-- Problem --
Each line in the records that mentions the word "Fuente" needs to be listed.

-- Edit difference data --
※ ※ ※

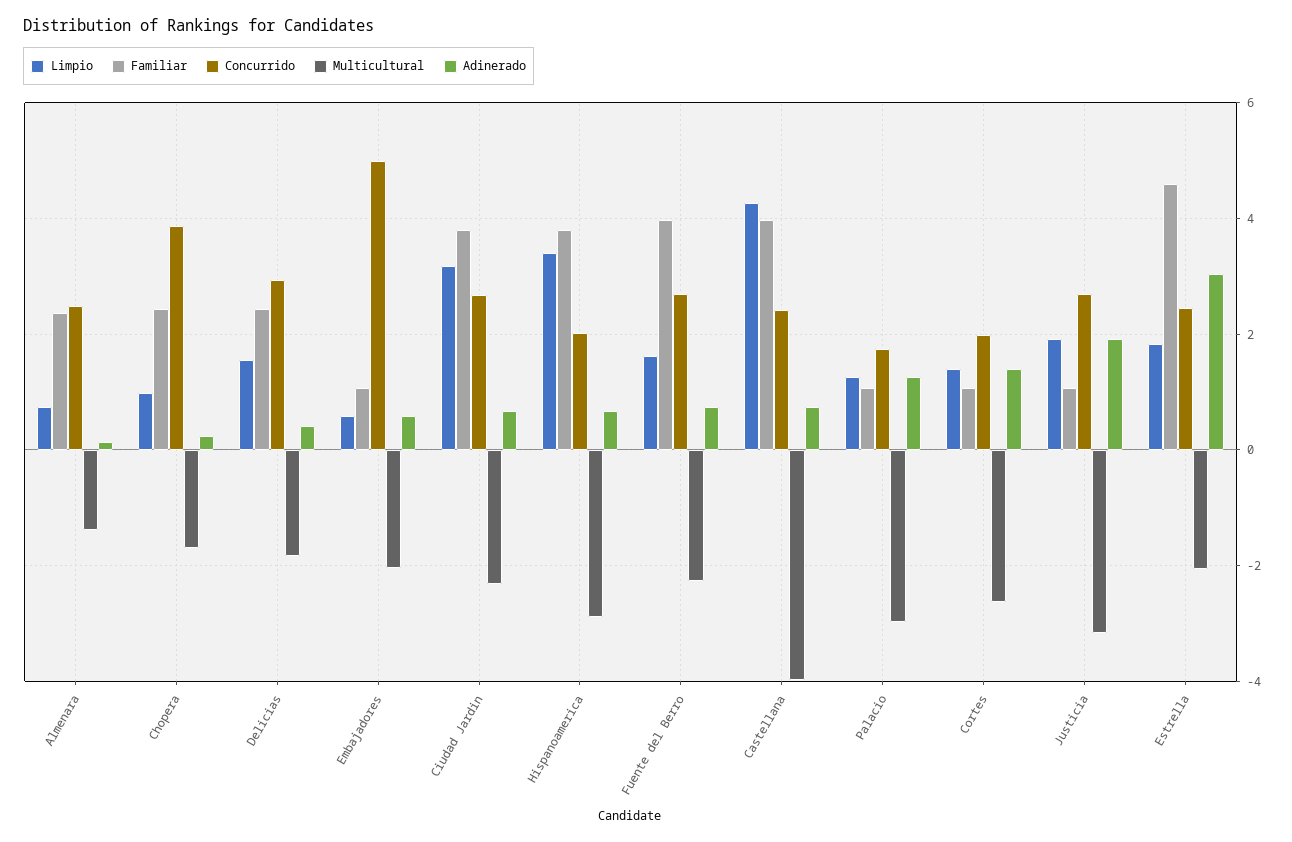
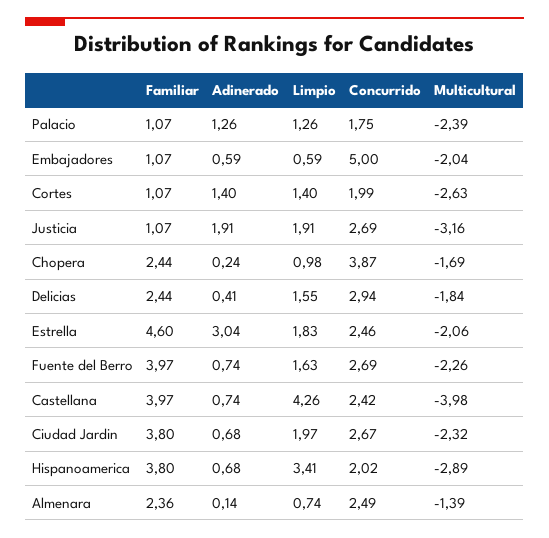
  {
    "Limpio": {
      "Almenara": 0.74,
      "Chopera": 0.98,
      "Delicias": 1.55,
      "Embajadores": 0.59,
-     "Ciudad Jardin": 3.2,
+     "Ciudad Jardin": 1.97,
      "Hispanoamerica": 3.41,
      "Fuente del Berro": 1.63,
      "Castellana": 4.26,
      "Palacio": 1.26,
      "Cortes": 1.4,
      "Justicia": 1.91,
      "Estrella": 1.83
    },
    "Familiar": {
      "Almenara": 2.36,
      "Chopera": 2.44,
      "Delicias": 2.44,
      "Embajadores": 1.07,
      "Ciudad Jardin": 3.8,
      "Hispanoamerica": 3.8,
      "Fuente del Berro": 3.97,
      "Castellana": 3.97,
      "Palacio": 1.07,
      "Cortes": 1.07,
      "Justicia": 1.07,
      "Estrella": 4.6
    },
    "Concurrido": {
      "Almenara": 2.49,
      "Chopera": 3.87,
      "Delicias": 2.94,
      "Embajadores": 5,
      "Ciudad Jardin": 2.67,
      "Hispanoamerica": 2.02,
      "Fuente del Berro": 2.69,
      "Castellana": 2.42,
      "Palacio": 1.75,
      "Cortes": 1.99,
      "Justicia": 2.69,
      "Estrella": 2.46
    },
    "Multicultural": {
      "Almenara": -1.39,
      "Chopera": -1.69,
      "Delicias": -1.84,
      "Embajadores": -2.04,
      "Ciudad Jardin": -2.32,
      "Hispanoamerica": -2.89,
      "Fuente del Berro": -2.26,
      "Castellana": -3.98,
-     "Palacio": -3,
+     "Palacio": -2.39,
      "Cortes": -2.63,
      "Justicia": -3.16,
      "Estrella": -2.06
    },
    "Adinerado": {
      "Almenara": 0.14,
      "Chopera": 0.24,
      "Delicias": 0.41,
      "Embajadores": 0.59,
      "Ciudad Jardin": 0.68,
      "Hispanoamerica": 0.68,
      "Fuente del Berro": 0.74,
      "Castellana": 0.74,
      "Palacio": 1.26,
      "Cortes": 1.4,
      "Justicia": 1.91,
      "Estrella": 3.04
    }
  }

※ ※ ※

-- Output --
      "Fuente del Berro": 1.63,
      "Fuente del Berro": 3.97,
      "Fuente del Berro": 2.69,
      "Fuente del Berro": -2.26,
      "Fuente del Berro": 0.74,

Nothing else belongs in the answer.